Zu erledigende Aufgaben.
**1.** Übersetzen Sie den folgenden Satz aus der Forumsdiskussion zur Quota der Mailkonten ins Englische: „Gibt es nicht eine einfachere Möglichkeit, als jedes Konto einzeln zu bearbeiten?“
**2.** Geben Sie den Abschnitt der Forumsdiskussion zur Quota der Mailkonten unverändert wieder. Beginnen Sie bei den Worten „ich möchte die“ und hören Sie nach „Konfigurationsdateien neu schreiben?“ auf.

Extrahierter Text.
# Quota für alle Mailkonten erhöhen



## McPringle (18. Aug. 2012)

Hallo zusammen,

ich möchte die Quota für alle angelegten Mailkonten erhöhen. Gibt es nicht eine einfachere Möglichkeit, als jedes Konto einzeln zu bearbeiten? Theoretisch könnte ich die Quota-Angabe in der Datenbank von ISPConfig in der Tabelle "mail_user" erhöhen. Doch was dann? Reicht das? Muss ISPConfig noch irgendwelche Konfigurationsdateien neu schreiben?

McPringle


----------



## McPringle (2. Sep. 2012)

Hallo zusammen,

gibt es wirklich keine Möglichkeit, die Quota für alle Mailkonten zu erhöhen? Ich kriege die Krise! Es kann doch nicht sein, dass ich über 600 Mailkonten eines nach dem anderen manuell anpassen muss? Sorry, da könnt ihr wahrscheinlich nichts für, aber ich bin gerade sehr enttäuscht und ärgere mich, ISPConfig vor ein paar Wochen auf meinem neuen Server installiert zu haben.

Rohdaten.
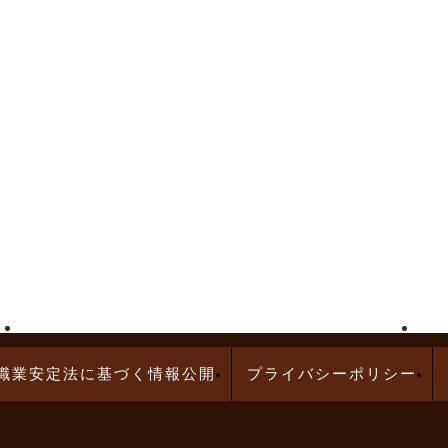
高給与求人特集
問診業務の求人特集
職業安定法に基づく情報公開
プライバシーポリシー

Lösungen je Aufgabe.
**1.** Isn't there an easier way than editing each account individually?

**2.**
ich möchte die Quota für alle angelegten Mailkonten erhöhen. Gibt es nicht eine einfachere Möglichkeit, als jedes Konto einzeln zu bearbeiten? Theoretisch könnte ich die Quota-Angabe in der Datenbank von ISPConfig in der Tabelle "mail_user" erhöhen. Doch was dann? Reicht das? Muss ISPConfig noch irgendwelche Konfigurationsdateien neu schreiben?